Na Igreja, determinados assuntos não são objeto do crivo “democrático” mas da confirmação divina.

 

Por Edson Sampel

No recente conclave, surgiram, aqui e acolá, pleitos por “maior democracia” na Igreja. Os reclamantes afirmavam que o modelo atual, “monárquico absolutista”, precisa terminar. É necessária, dizem, uma descentralização do poder romano. Quando leio ou ouço esses argumentos, pergunto-me: qual é a ideia que tais pessoas nutrem a respeito da Igreja?

A Igreja católica, composta de clérigos (diáconos, padres e bispos) e de leigos (cristãos comuns), é uma sociedade totalmente alicerçada na pessoa de seu divino fundador, Jesus Cristo. A mensagem católica é imutável, porque Deus e sua doutrina são imutáveis. O papa, que faz as vezes de Jesus (vigário de Cristo), apenas comunica o evangelho. Todo o manancial de encíclicas, constituições apostólicas, decretos etc., emanados do sumo pontífice, constituem somente uma explicitação ou atualização da boa nova anunciada por Jesus. Tanto quanto possível, traz-se Jesus à contemporaneidade, por intermédio do magistério papal. A Igreja, ao largo desses dois mil anos de história, jamais criou uma doutrina sequer. Ela cumpre sua missão excelsa de propor à humanidade os valores morais do cristianismo. Além disso, a Igreja administra os sete sacramentos, todos instituídos por Jesus; nenhum por ela.

Passa pela minha cabeça, amiúde, se os indigitados “democratas” creem seja factível dividir a potestade do sucessor de são Pedro com alguns prelados, ou, ainda, que os bispos reunidos em concílio ecumênico, ou mesmo isoladamente, deliberem sem o papa, no que tange à fé e aos costumes. Ou, então, hipótese mais esdrúxula: que, “democraticamente”, se discutam dogmas “ultrapassados”.

Tudo isto é um absurdo! O modelo jurídico da Igreja é obra de Jesus Cristo. Aliás, não existe nada mais bíblico que a hierarquia eclesiástica. Basta compararmos o relacionamento hodierno entre o papa e os bispos com as interações que havia entre o apóstolo são Pedro e os outros apóstolos, narradas nas escrituras santas. Depois da morte e ressurreição de Jesus, nada de importante se executava sem o beneplácito de são Pedro, que era, indiscutivelmente, o chefe do grupo.
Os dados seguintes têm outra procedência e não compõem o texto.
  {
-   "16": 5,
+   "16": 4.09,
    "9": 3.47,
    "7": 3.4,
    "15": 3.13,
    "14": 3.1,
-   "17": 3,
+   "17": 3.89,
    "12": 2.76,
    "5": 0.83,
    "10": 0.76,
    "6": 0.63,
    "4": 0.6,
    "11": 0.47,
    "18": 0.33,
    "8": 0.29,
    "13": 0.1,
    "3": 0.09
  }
Nos Estados, é extremamente salutar que o poder advenha do povo (democracia). Desta feita, a Igreja, através da sua doutrina social, é a instituição do planeta que maiormente defendeu e defende o regime democrático para as sociedades políticas. No seio da Igreja, também pode e deve medrar a democracia, quando, por exemplo, os católicos de uma diocese elegem as prioridades pastorais (saúde, moradia, emprego), etc.
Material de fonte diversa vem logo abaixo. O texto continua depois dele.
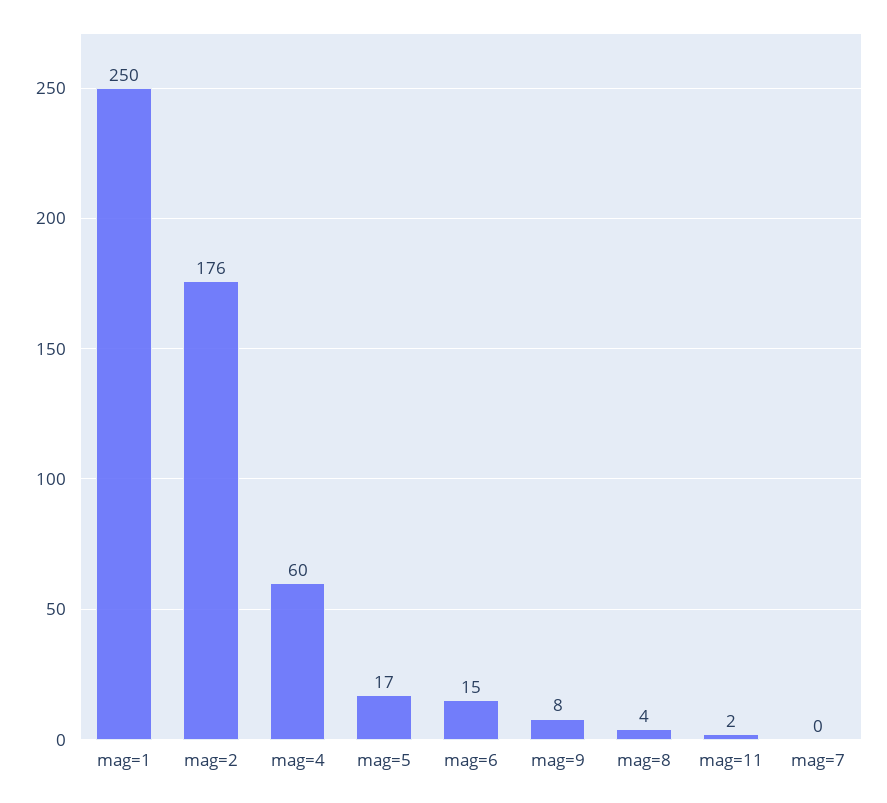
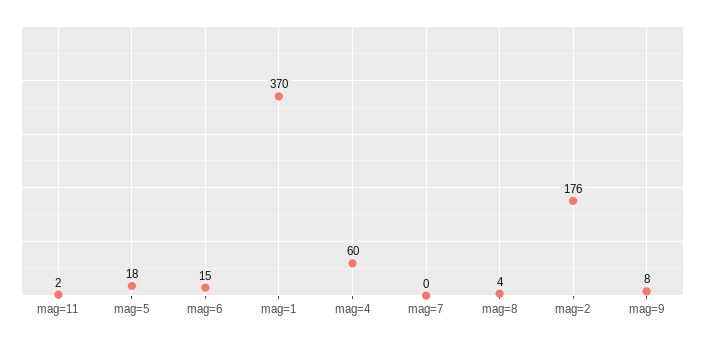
  {
-   "mag=1": 250,
+   "mag=1": 370,
    "mag=2": 176,
    "mag=4": 60,
-   "mag=5": 17,
+   "mag=5": 18,
    "mag=6": 15,
    "mag=9": 8,
    "mag=8": 4,
    "mag=11": 2,
    "mag=7": 0
  }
Na Igreja, determinados assuntos não são objeto do crivo “democrático”, mas do crivo divino. Nesse sentido, por exemplo, o parecer negativo sobre a homossexualidade estriba-se diretamente nos ensinamentos de Jesus, bem como nas sagradas tradição e bíblia. O mesmo ocorre com o aborto, a indissolubilidade do casamento ou com o uso de pílulas anticoncepcionais, ou, ainda, com a ordenação de mulheres. A Igreja, precipuamente, por meio do novo papa, continuará a defender um non possumus diante de petições desse jaez. Não é tanto não querer; é não poder alterar o “depósito da fé”, as cláusulas pétreas do catolicismo.
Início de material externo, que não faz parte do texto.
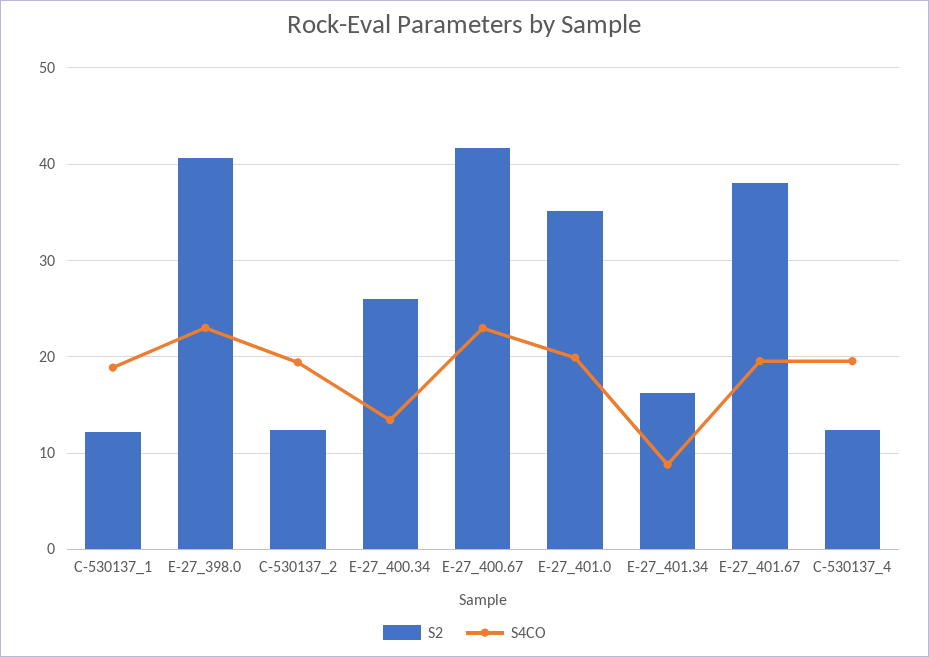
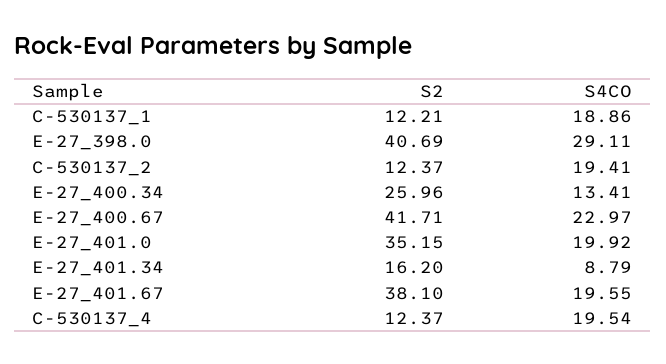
  {
    "S2": {
      "C-530137_1": 12.21,
      "E-27_398.0": 40.69,
      "C-530137_2": 12.37,
      "E-27_400.34": 25.96,
      "E-27_400.67": 41.71,
      "E-27_401.0": 35.15,
      "E-27_401.34": 16.2,
      "E-27_401.67": 38.1,
      "C-530137_4": 12.37
    },
    "S4CO": {
      "C-530137_1": 18.86,
-     "E-27_398.0": 23,
+     "E-27_398.0": 29.11,
      "C-530137_2": 19.41,
      "E-27_400.34": 13.41,
      "E-27_400.67": 22.97,
      "E-27_401.0": 19.92,
      "E-27_401.34": 8.79,
      "E-27_401.67": 19.55,
      "C-530137_4": 19.54
    }
  }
Questões distintas são o alargamento do diálogo..a disponibilidade para parlamentar com acatólicos e agnósticos. É mister, igualmente, descobrir novas formas de proclamar o evangelho. Pode-se, outrossim, perscrutar com maior profundidade certas situações na Igreja não diretamente ligadas à doutrina revelada pelo verbo de Deus

Não é a doutrina da Igreja católica que deve mudar! É a humanidade que necessita se converter a Cristo, a fim de que haja vida abundante para todos (Jo 10,10). Neste diapasão, mesmo que se concretize o vaticínio dalguns “teólogos” de mau agouro, e a Igreja perca vastas fileiras de fiéis.

Edson Luiz Sampel é Doutor em Direito Canônico pela Pontifícia Universidade Lateranense, do Vaticano e professor da Escola Dominicana de Teologia (EDT).